Yuntao Wang; Chi Zhang; Albert S Chen; Guoqiang Wang; Guangtao Fu

doi:10.1016/j.scitotenv.2023.164852

Exploring the relationship between urban flood risk and resilience at a high-resolution grid cell scale

Sci Total Environ. 2023 Oct 1:893:164852. doi: 10.1016/j.scitotenv.2023.164852. Epub 2023 Jun 17.

Authors

Yuntao Wang¹, Chi Zhang², Albert S Chen³, Guoqiang Wang¹, Guangtao Fu⁴

Affiliations

¹ Center for Geodata and Analysis, Faculty of Geographical Science, Beijing Normal University, Beijing 100875, China.
² School of Hydraulic Engineering, Dalian University of Technology, Dalian 116024, China. Electronic address: czhang@dlut.edu.cn.
³ Centre for Water Systems, Faculty of Environment, Science and Economy, University of Exeter, North Park Road, Harrison Building, Exeter EX4 4QF, UK.
⁴ Centre for Water Systems, Faculty of Environment, Science and Economy, University of Exeter, North Park Road, Harrison Building, Exeter EX4 4QF, UK. Electronic address: g.fu@exeter.ac.uk.

PMID: 37331395
DOI: 10.1016/j.scitotenv.2023.164852

Abstract

The assessment of flood risk and resilience has become increasingly important in recent years for effective urban flood management. While flood resilience and risk are two distinct concepts with unique assessment metrics, there is lack of quantitative analysis and understanding of the relationship between them. This study aims to investigate this relationship at the grid cell level in urban areas. To assess flood resilience for high-resolution grid cells, this study proposes a performance-based flood resilience metric, which is calculated using the system performance curve based on flood duration and magnitude. Flood risk is calculated as the product of maximum flood depth and probability, considering multiple storm events. The case study of Waterloo in London, UK is analyzed using a two-dimensional cellular automata-based model CADDIES, which consists of 2.7 million grid cells (5 m × 5 m). The results indicate that over 2 % of grid cells have risk values exceeding 1. Furthermore, there is a 5 % difference in resilience values below 0.8 between the 200-year and 2000-year design rainfall events, specifically 4 % for the former and 9 % for the latter. Additionally, the results reveal a complex relationship between flood risk and resilience, though decreasing flood resilience generally leads to increasing flood risk. However, this relationship varies depending on the land cover type, with building, green land, and water body cells showing higher resilience for the same level of flood risk compared to other land uses such as roads and railways.
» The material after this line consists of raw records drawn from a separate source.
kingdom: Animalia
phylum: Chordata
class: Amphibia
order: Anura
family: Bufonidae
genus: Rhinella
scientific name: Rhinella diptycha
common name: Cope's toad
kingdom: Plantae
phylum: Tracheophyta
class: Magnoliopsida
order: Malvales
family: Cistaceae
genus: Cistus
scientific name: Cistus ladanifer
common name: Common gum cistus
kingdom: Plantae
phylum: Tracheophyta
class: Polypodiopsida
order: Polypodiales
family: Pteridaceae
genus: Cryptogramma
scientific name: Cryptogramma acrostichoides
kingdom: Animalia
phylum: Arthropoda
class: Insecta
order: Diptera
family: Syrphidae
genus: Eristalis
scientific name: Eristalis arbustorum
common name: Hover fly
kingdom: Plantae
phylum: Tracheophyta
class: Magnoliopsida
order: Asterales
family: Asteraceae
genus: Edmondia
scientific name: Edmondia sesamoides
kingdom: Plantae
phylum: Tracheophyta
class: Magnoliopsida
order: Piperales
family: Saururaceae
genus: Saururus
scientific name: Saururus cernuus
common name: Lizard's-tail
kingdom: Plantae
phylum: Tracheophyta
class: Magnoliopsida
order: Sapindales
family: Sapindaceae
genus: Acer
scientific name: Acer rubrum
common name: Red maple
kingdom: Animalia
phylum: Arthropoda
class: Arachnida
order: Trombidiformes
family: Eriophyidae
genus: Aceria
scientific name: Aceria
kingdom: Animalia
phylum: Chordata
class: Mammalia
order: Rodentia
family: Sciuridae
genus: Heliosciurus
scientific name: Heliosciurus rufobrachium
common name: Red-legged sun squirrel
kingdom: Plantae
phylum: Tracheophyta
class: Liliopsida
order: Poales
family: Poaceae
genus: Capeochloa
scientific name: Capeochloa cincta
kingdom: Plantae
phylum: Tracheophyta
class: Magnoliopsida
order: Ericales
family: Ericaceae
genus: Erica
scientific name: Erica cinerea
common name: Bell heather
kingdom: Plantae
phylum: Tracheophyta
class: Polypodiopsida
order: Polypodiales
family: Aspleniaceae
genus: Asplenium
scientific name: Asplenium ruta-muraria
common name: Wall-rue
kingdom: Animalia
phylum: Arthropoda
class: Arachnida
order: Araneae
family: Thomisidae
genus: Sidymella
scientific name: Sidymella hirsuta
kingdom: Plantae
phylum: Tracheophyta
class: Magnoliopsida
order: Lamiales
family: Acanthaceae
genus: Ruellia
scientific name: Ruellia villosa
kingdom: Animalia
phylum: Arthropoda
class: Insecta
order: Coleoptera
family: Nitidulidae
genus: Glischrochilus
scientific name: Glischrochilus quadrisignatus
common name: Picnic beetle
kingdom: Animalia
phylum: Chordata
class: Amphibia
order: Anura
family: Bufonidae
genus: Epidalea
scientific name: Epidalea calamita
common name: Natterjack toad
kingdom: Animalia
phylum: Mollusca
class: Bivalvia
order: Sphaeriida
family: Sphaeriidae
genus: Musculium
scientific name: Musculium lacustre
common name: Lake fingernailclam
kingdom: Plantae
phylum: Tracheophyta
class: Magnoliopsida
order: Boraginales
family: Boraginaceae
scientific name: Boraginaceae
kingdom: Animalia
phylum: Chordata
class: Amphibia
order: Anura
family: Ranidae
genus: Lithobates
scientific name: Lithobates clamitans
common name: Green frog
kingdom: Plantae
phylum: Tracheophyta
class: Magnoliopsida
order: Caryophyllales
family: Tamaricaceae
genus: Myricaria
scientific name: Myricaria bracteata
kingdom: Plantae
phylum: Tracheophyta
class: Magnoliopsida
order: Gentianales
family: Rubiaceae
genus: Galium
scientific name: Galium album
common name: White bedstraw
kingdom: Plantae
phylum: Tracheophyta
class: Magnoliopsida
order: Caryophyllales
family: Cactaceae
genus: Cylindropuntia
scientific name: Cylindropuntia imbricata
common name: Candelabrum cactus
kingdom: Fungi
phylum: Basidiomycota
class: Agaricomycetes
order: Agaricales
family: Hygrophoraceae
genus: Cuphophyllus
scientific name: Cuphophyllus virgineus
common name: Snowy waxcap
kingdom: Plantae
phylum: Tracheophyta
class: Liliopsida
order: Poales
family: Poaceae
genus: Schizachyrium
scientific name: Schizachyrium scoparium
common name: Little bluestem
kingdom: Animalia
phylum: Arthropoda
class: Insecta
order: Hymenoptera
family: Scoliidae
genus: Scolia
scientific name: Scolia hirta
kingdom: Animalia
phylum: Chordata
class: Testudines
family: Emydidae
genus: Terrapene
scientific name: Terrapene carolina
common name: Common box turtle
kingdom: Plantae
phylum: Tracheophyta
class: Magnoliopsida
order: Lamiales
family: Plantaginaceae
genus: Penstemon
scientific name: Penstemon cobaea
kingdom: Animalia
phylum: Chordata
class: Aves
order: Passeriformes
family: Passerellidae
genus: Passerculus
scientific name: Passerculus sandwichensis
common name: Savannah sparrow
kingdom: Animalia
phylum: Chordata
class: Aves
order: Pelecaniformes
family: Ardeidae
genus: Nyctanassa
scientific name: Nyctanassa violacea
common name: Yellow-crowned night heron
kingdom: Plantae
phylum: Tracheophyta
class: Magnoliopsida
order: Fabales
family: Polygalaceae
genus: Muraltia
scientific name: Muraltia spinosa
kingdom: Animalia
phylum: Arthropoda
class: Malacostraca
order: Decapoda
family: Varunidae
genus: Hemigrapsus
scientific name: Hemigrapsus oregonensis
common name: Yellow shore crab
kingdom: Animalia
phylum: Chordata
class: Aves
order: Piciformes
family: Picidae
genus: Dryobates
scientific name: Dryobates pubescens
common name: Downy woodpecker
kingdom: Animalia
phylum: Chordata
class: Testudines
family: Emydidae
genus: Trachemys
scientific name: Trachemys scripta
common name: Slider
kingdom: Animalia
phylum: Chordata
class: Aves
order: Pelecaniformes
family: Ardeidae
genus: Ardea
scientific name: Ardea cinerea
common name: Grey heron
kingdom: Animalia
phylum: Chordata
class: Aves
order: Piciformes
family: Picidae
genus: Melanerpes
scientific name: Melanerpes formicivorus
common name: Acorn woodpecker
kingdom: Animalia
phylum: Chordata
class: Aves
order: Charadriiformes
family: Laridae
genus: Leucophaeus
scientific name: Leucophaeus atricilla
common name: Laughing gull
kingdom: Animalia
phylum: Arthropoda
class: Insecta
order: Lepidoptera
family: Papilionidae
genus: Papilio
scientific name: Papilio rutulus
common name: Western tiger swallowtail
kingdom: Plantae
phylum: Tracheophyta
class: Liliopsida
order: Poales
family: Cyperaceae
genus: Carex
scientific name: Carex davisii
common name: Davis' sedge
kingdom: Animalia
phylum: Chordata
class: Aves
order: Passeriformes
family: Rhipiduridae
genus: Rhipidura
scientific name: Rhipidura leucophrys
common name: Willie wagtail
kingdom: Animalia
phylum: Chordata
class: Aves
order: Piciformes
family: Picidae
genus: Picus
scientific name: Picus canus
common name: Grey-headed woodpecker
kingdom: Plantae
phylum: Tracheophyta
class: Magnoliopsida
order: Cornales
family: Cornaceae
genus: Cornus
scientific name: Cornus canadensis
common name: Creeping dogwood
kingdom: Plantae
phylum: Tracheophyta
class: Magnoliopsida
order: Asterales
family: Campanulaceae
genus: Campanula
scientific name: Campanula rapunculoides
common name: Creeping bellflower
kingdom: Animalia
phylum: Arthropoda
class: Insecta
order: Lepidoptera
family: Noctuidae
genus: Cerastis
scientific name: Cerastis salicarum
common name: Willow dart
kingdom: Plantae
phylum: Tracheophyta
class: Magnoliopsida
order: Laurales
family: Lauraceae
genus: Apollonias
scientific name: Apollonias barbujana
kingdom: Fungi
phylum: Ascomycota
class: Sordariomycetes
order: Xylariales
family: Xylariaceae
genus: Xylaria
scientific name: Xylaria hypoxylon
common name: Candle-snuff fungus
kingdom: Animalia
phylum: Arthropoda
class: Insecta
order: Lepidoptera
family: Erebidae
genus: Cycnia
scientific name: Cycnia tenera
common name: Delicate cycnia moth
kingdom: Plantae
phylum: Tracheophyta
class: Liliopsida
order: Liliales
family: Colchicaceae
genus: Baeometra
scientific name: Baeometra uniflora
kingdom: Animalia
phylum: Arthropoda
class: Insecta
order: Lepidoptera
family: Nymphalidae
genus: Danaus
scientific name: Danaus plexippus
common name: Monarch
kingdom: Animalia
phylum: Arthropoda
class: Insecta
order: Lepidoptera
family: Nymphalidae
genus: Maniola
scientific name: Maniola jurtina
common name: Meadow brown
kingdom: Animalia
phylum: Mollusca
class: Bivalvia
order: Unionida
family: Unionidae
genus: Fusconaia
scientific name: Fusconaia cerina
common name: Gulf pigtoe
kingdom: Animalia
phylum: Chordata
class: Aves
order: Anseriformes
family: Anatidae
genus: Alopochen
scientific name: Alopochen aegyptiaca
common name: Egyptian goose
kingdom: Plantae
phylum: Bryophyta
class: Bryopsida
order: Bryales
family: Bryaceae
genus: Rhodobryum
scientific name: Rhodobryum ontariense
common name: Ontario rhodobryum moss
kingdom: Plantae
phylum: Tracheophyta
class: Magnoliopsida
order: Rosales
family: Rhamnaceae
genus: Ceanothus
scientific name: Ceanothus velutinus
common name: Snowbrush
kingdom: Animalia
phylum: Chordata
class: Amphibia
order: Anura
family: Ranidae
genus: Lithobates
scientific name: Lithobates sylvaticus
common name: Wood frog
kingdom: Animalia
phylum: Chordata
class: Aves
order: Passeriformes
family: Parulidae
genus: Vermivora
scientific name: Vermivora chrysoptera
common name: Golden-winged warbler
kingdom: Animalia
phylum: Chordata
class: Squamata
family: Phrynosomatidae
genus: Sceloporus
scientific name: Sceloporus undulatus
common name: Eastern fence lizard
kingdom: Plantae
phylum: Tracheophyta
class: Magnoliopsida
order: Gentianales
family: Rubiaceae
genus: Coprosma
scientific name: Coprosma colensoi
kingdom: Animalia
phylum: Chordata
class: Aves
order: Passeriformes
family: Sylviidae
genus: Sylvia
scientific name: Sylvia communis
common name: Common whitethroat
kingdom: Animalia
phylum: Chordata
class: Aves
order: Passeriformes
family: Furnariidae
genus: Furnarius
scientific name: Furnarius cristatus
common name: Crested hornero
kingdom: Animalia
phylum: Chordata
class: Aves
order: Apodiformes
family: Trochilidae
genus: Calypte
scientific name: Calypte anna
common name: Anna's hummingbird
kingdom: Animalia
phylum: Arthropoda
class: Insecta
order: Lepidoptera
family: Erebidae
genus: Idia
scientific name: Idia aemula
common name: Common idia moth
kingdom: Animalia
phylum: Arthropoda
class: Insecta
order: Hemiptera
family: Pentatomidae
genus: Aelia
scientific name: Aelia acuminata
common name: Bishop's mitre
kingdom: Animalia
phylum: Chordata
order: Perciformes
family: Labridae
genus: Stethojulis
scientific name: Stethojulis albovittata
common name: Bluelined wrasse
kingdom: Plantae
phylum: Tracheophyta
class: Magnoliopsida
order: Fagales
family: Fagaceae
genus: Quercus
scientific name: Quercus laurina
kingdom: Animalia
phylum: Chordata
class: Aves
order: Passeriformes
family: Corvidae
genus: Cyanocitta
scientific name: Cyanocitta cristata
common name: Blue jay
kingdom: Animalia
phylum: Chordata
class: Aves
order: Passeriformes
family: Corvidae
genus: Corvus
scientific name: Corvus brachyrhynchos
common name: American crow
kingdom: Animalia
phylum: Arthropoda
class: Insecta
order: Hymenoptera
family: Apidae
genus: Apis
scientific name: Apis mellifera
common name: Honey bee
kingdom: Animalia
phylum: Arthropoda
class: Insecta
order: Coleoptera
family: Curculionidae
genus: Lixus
Classifying urban areas into four categories, including high risk vs. low resilience, high risk vs. high resilience, low risk vs. low resilience, and low risk vs. high resilience, is crucial in identifying flood hotspots for intervention development. In conclusion, this study provides an in-depth understanding of the relationship between risk and resilience in urban flooding, which could help improve urban flood management. The proposed performance-based flood resilience metric and the findings from the case study of Waterloo in London could be valuable for decision-makers in developing effective flood management strategies in urban areas.

Keywords: Flood hotspots; Risk-resilience interplay; System performance; Urban surface water flooding.